Chapter 4: Query Execution & The Optimizer — The Database Brain

1. Definition

The Query Optimizer is the most complex component of a database kernel. Its mission is to translate a user’s declarative SQL (telling the database what to get) into a physical execution plan (telling the database how to get it).

Modern databases primarily use CBO (Cost-Based Optimization), which calculates the estimated “cost” (in terms of I/O and CPU cycles) of all possible execution paths—index scans, sequential scans, nested loop joins, etc.—and selects the one with the lowest total cost.

2. Technical Depth: Selectivity and Cardinality

How does the optimizer decide which index is more efficient?

• Selectivity: The proportion of unique values relative to the total number of rows. High selectivity (many unique values) makes an index more efficient, while low selectivity (many duplicates) often leads to sequential scans.
• Cardinality: The estimated number of unique values in a column.

If a status column has only two values, ‘active’ and ‘inactive’ (Cardinality=2), using an index to find ‘active’ rows in a 10-million-row table might require 5 million bookmark lookups. In such cases, the CBO will likely determine that a Sequential Scan is more efficient than an indexed lookup.

- [WHAT YOU NEED TO DO]
A. From the query optimizer chapter, extract the passage running from "1. Definition" up to and including "is more efficient?".
B. Extend the query optimizer chapter by writing on from its final sentence.

- [GIVEN MATERIAL]
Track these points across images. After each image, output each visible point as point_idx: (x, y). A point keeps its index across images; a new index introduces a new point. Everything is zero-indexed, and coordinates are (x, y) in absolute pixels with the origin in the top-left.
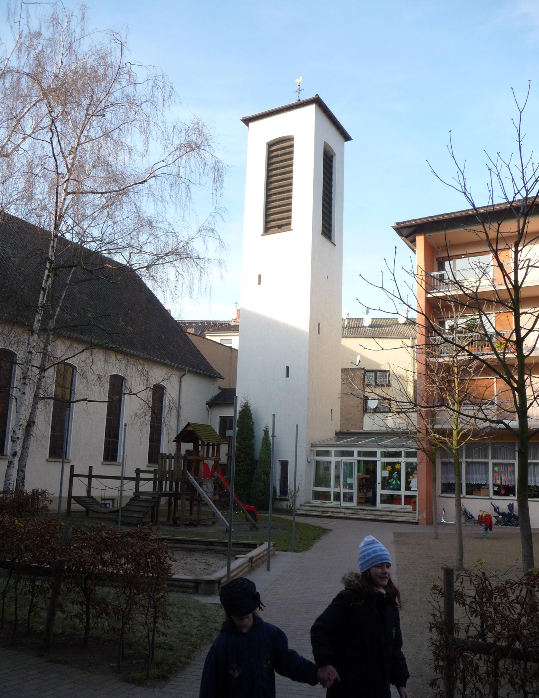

- [ANSWERS BELOW]
A.
1. Definition

The Query Optimizer is the most complex component of a database kernel. Its mission is to translate a user’s declarative SQL (telling the database what to get) into a physical execution plan (telling the database how to get it).

Modern databases primarily use CBO (Cost-Based Optimization), which calculates the estimated “cost” (in terms of I/O and CPU cycles) of all possible execution paths—index scans, sequential scans, nested loop joins, etc.—and selects the one with the lowest total cost.

2. Technical Depth: Selectivity and Cardinality

How does the optimizer decide which index is more efficient?

B.
3. Visualizing the Invisible: The SQL Execution Pipeline

flowchart TD
    SQL[SQL Statement] --> Parser[Parser]
    Parser --> AST[Abstract Syntax Tree]
    AST --> Rewriter[Rewriter (View expansion/Constant folding)]
    Rewriter --> Optimizer[Optimizer (CBO)]
    
    Optimizer --"Statistics"--> PlanA[Plan A: Index Scan]
    Optimizer --"Cost Calculation"--> PlanB[Plan B: Seq Scan]
    
    Optimizer --> Executor[Executor]
    Executor --> Engine[Storage Engine (e.g., InnoDB)]
    Engine --> Data[Result Set]

4. Real-World Case: GitLab’s Production Slow Query Incident

Background: GitLab.com once experienced severe database performance degradation where simple queries took over 30 seconds to complete. Root Cause: Stale Statistics in PostgreSQL.

Deep Dive:

1. A large table had undergone a massive DELETE operation, but the Auto-analyze process (which updates statistics) had not yet caught up.
2. Postgres’s statistical histograms still believed the table contained millions of rows with a uniform distribution.
3. Based on this outdated data, the optimizer chose a Nested Loop Join instead of a Hash Join.
4. This resulted in hundreds of millions of internal loop iterations, instantly saturating the server’s CPU.

Lesson: SQL performance depends not just on the SQL syntax, but on the database’s “perception” of the data. Regular ANALYZE operations are the lifeblood of database maintenance.

5. Detailed Defense & Optimization

A. Mastering the Execution Plan (EXPLAIN)

Never guess. Use EXPLAIN (ANALYZE) to inspect the actual execution path.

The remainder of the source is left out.